» **Problem statement**:
Set out the lines below as a numbered list, dropping any blank ones.

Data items
+ + + + +

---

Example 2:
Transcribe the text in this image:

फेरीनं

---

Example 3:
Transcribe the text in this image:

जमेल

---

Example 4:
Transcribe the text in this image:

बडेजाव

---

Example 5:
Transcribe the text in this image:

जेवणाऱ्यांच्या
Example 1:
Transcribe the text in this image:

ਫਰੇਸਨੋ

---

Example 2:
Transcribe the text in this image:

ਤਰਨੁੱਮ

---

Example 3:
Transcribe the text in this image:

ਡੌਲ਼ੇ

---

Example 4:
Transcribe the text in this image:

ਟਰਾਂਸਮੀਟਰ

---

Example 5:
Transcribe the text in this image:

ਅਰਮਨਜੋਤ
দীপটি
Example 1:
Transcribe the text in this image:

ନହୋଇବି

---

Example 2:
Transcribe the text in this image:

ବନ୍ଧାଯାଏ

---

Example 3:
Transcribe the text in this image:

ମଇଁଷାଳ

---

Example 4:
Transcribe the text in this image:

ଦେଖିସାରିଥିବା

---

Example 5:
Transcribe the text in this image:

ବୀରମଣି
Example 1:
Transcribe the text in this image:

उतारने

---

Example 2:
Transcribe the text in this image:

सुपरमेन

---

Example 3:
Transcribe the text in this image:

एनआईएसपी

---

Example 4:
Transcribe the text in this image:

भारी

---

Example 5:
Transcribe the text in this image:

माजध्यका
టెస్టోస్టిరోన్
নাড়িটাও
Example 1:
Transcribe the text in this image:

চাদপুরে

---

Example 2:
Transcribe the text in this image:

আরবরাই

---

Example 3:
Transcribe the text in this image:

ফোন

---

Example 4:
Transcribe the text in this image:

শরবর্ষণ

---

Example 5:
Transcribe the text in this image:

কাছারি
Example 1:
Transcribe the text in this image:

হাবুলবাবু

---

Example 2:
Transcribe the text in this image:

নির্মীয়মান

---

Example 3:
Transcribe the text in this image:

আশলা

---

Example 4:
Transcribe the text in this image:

+ + + + +

» **Answer to this problem**:
1. ---
2. Example 2:
3. Transcribe the text in this image:
4. फेरीनं
5. ---
6. Example 3:
7. Transcribe the text in this image:
8. जमेल
9. ---
10. Example 4:
11. Transcribe the text in this image:
12. बडेजाव
13. ---
14. Example 5:
15. Transcribe the text in this image:
16. जेवणाऱ्यांच्या
17. Example 1:
18. Transcribe the text in this image:
19. ਫਰੇਸਨੋ
20. ---
21. Example 2:
22. Transcribe the text in this image:
23. ਤਰਨੁੱਮ
24. ---
25. Example 3:
26. Transcribe the text in this image:
27. ਡੌਲ਼ੇ
28. ---
29. Example 4:
30. Transcribe the text in this image:
31. ਟਰਾਂਸਮੀਟਰ
32. ---
33. Example 5:
34. Transcribe the text in this image:
35. ਅਰਮਨਜੋਤ
36. দীপটি
37. Example 1:
38. Transcribe the text in this image:
39. ନହୋଇବି
40. ---
41. Example 2:
42. Transcribe the text in this image:
43. ବନ୍ଧାଯାଏ
44. ---
45. Example 3:
46. Transcribe the text in this image:
47. ମଇଁଷାଳ
48. ---
49. Example 4:
50. Transcribe the text in this image:
51. ଦେଖିସାରିଥିବା
52. ---
53. Example 5:
54. Transcribe the text in this image:
55. ବୀରମଣି
56. Example 1:
57. Transcribe the text in this image:
58. उतारने
59. ---
60. Example 2:
61. Transcribe the text in this image:
62. सुपरमेन
63. ---
64. Example 3:
65. Transcribe the text in this image:
66. एनआईएसपी
67. ---
68. Example 4:
69. Transcribe the text in this image:
70. भारी
71. ---
72. Example 5:
73. Transcribe the text in this image:
74. माजध्यका
75. టెస్టోస్టిరోన్
76. নাড়িটাও
77. Example 1:
78. Transcribe the text in this image:
79. চাদপুরে
80. ---
81. Example 2:
82. Transcribe the text in this image:
83. আরবরাই
84. ---
85. Example 3:
86. Transcribe the text in this image:
87. ফোন
88. ---
89. Example 4:
90. Transcribe the text in this image:
91. শরবর্ষণ
92. ---
93. Example 5:
94. Transcribe the text in this image:
95. কাছারি
96. Example 1:
97. Transcribe the text in this image:
98. হাবুলবাবু
99. ---
100. Example 2:
101. Transcribe the text in this image:
102. নির্মীয়মান
103. ---
104. Example 3:
105. Transcribe the text in this image:
106. আশলা
107. ---
108. Example 4:
109. Transcribe the text in this image:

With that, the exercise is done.